Kyu Kwang Kim

Mechanism of Inhibition of the MeTC7 Ligand That Covalently Binds to VDR To Reduce PD-L1 Expression

Cancer-associated overexpression of the Vitamin D Receptor (VDR) is associated with good or poor prognosis, depending on the cancer type and stage. Here, we show that VDR is overexpressed in ovarian malignant tissues and upregulates PD-L1 surface expression in tumor cells, enabling immune evasion by the tumors. MeTC7, a VDR antagonist, has demonstrated strong inhibition of PD-L1 expression in vitro and in vivo. Using structural mass spectrometry and biophysical methods, we showed that MeTC7 binds covalently to VDR in the canonical ligand-binding pocket. Using ligand excess, additional covalently bound molecules were observed. Hydrogen-deuterium exchange mass spectrometry revealed that MeTC7 binding prevents optimal folding of the C-terminal region of VDR and impacts H10, which is part of the dimerization interface. Overall, our findings highlight a new mechanism of action for a VDR antagonist ligand and provide support for the use of the MeTC7 antagonist to inhibit PD-L1 and block tumorigenesis.
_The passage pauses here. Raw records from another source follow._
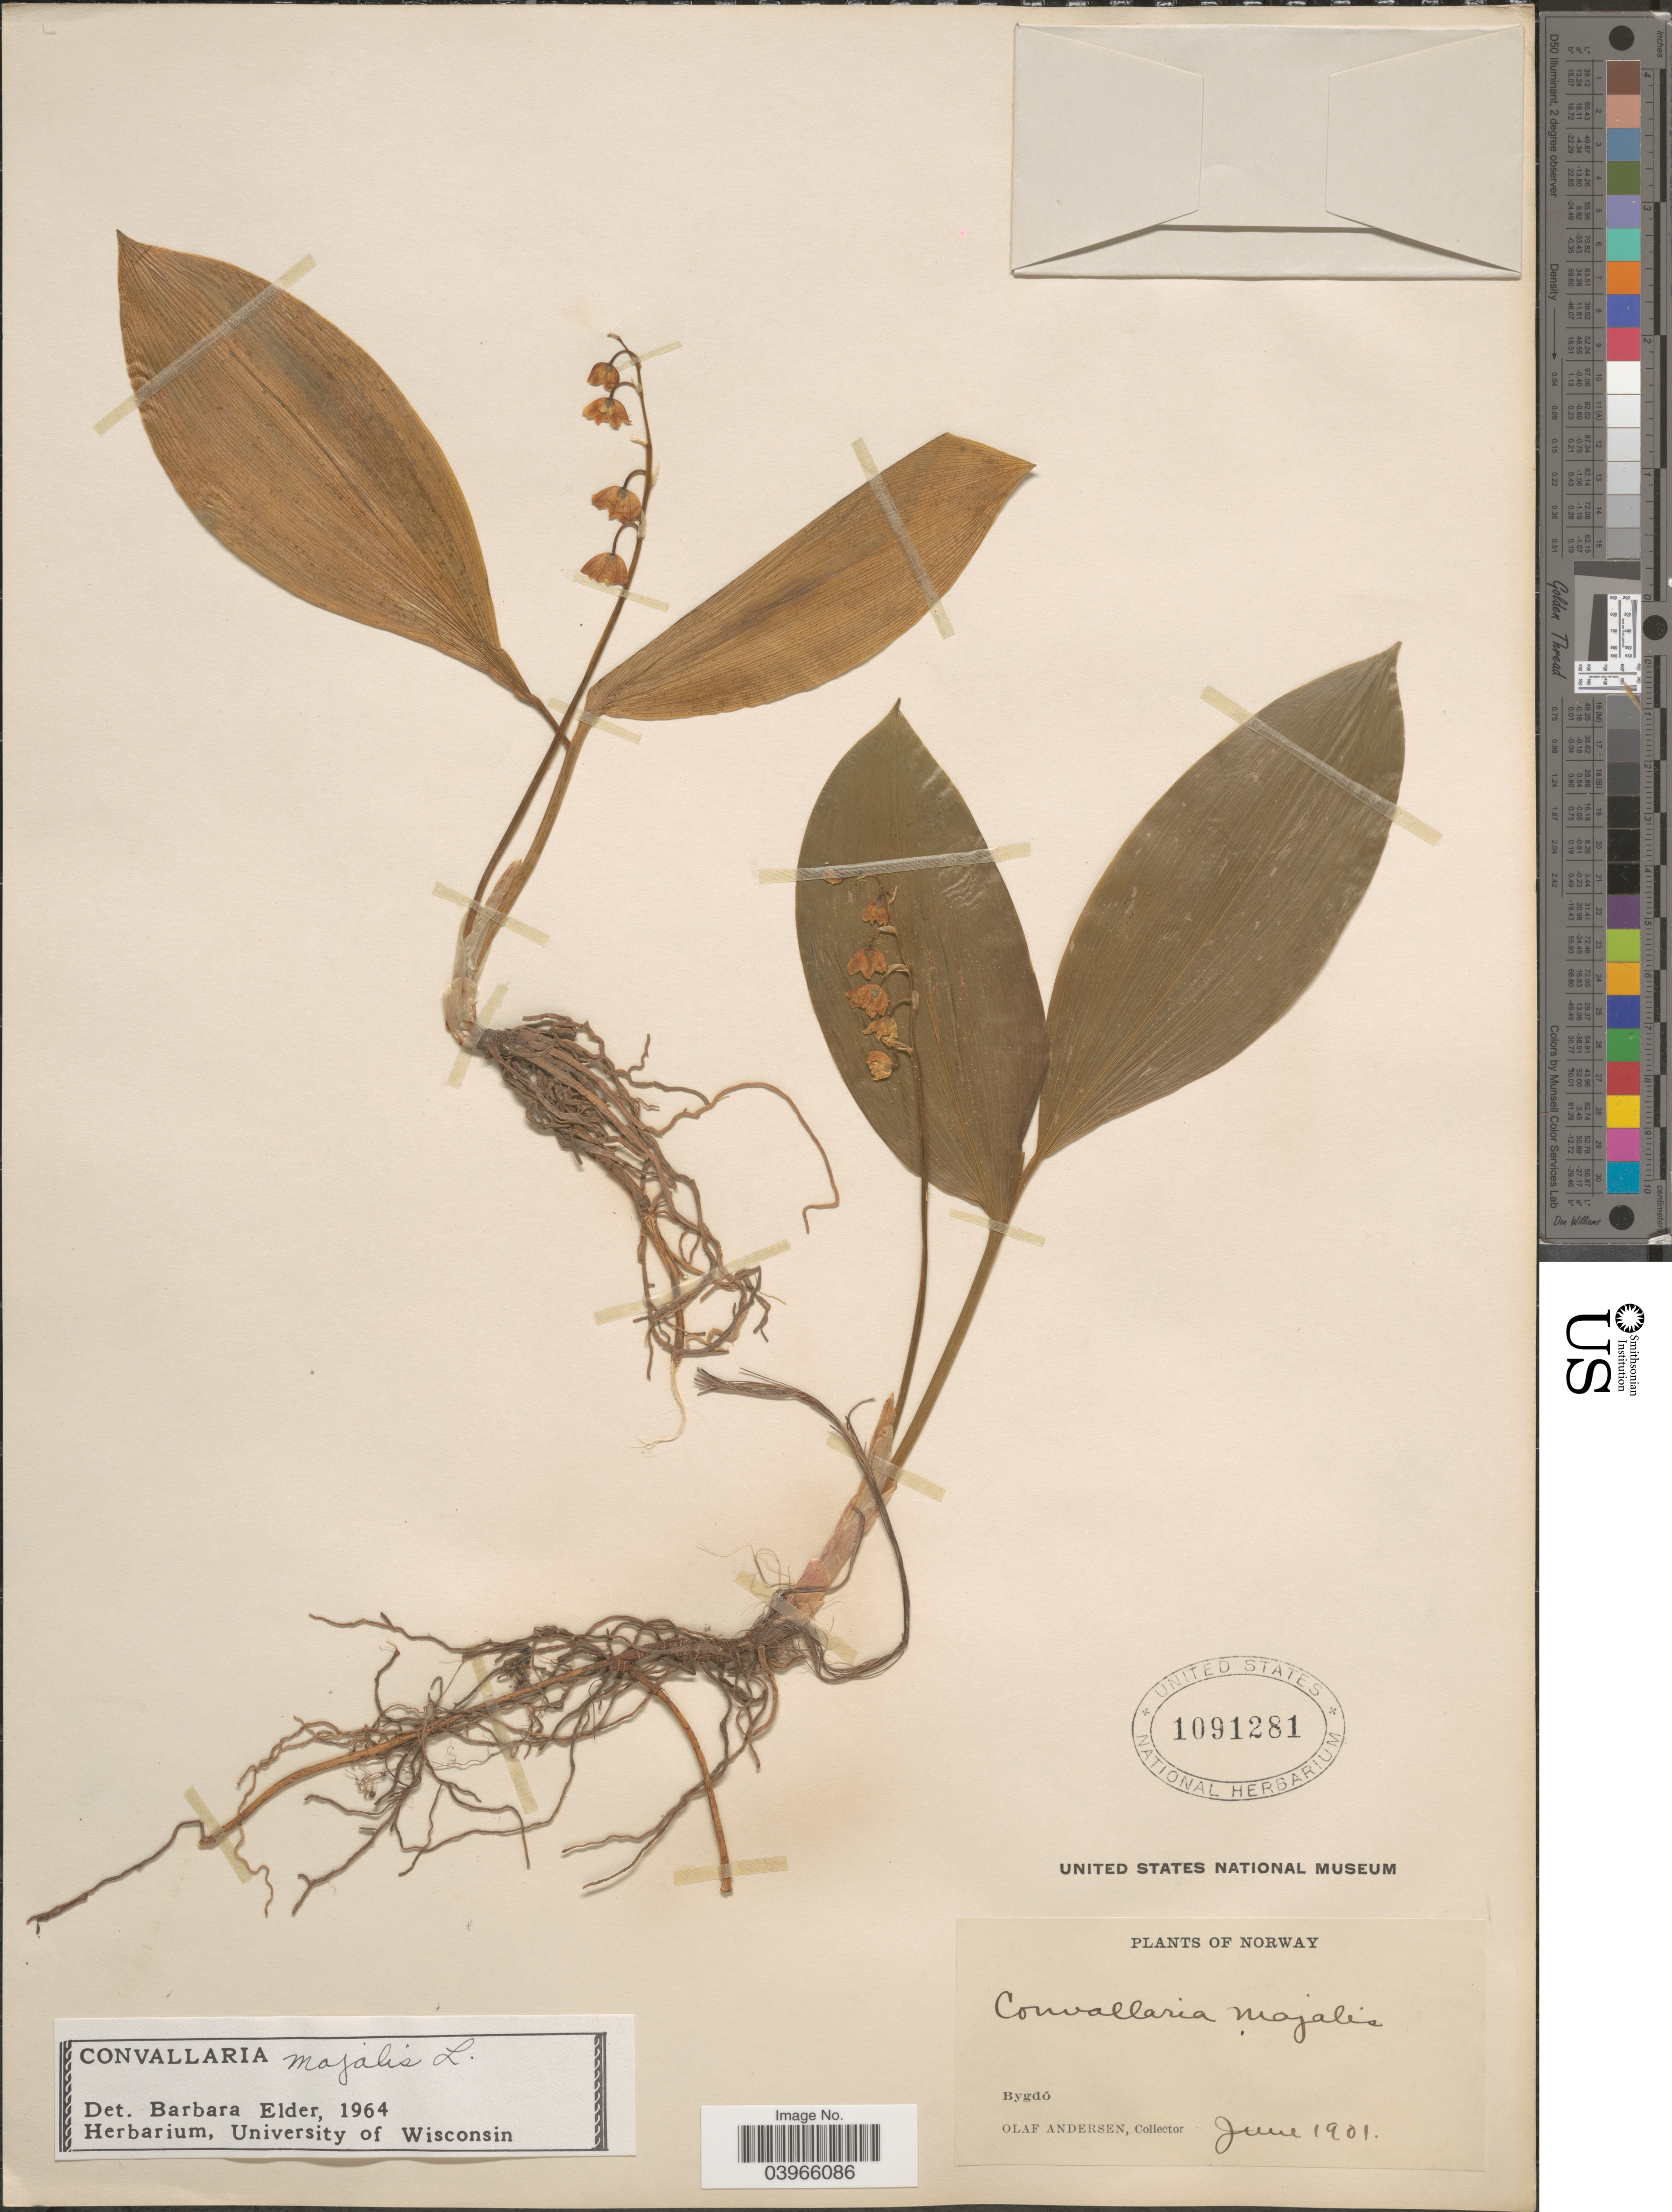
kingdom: Plantae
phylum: Tracheophyta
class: Liliopsida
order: Asparagales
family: Asparagaceae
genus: Convallaria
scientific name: Convallaria majalis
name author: L.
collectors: O. Andersen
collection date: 1901-06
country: Norway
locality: Bygdó.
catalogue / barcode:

Role of trypsin and protease-activated receptor-2 in ovarian cancer

Proteases have been implicated in the tumorigenesis and aggressiveness of a variety of cancer types. In fact, proteases have proven to be very clinically useful as tumor biomarkers in the blood of patients. Proteases are typically involved in complex systems of substrates, activators, and inhibitors, thus making our ability to establish their exact function in cancer more difficult. Trypsin, perhaps the most famous of proteases, has been shown to play a role in cancer progression, but its functional role in ovarian cancer has not been much studied. PAR2, a transmembrane receptor that is known to be activated by trypsin, has been reported to be associated with ovarian cancer. Here, we found that stimulation of ovarian cancer cell lines with trypsin or PAR2 activating peptide markedly increased MAPK signaling and cell proliferation. Additionally, HE4, a WAP-family glycoprotein and ovarian cancer biomarker, was found to inhibit trypsin degradation, thereby retaining its activity. Patient data seemed to support this phenomenon, as the serum of ovarian cancer patients with high HE4 expression, revealed significantly elevated trypsin levels. These data support the hypothesis that trypsin plays a tumorigenic role in ovarian cancer, which can be mediated by its receptor PAR2, and potentiated by HE4.

The NF-κB-HE4 axis: A novel regulator of HE4 secretion in ovarian cancer

Ovarian cancer is the leading cause of death among gynecologic malignancies. Despite recent advancements in targeted therapies such as PARP inhibitors, recurrence is common and frequently resistant to existing therapies. A powerful diagnostic tool, coupled with a comprehensive understanding of its implications, is crucial. HE4, a clinical serum biomarker for ovarian cancer, has shown efficacy in monitoring malignant phenotypes, yet little is known about its biological role and regulatory mechanisms. Our research demonstrates that HE4 expression in ovarian cancer can be regulated by the NF-κB signaling pathway. We found that the activation of NF-κB signaling by tumor necrosis factor (TNF)-α, a cytokine found in ovarian cancer tumors and ascites, enhanced the secretion of HE4 while its inhibition suppressed HE4 levels. Nuclear translocation of the NF-κB component p65 was found to be critical for HE4 expression; induced NF-κB activation through p65 expression or constitutive IKK2 activity elevated HE4 expression, while p65 knockdown had the opposite effect. Furthermore, we observed that NF-κB mediated HE4 expression at the transcriptional level. Our data also suggests that there is a regulatory role for HE4 in the expression of α5-Integrin, a crucial adhesion molecule in ovarian cancer metastasis; HE4 knockdown corresponded with reduced α5-Integrin expression, cell migration and cell adhesion to fibronectin.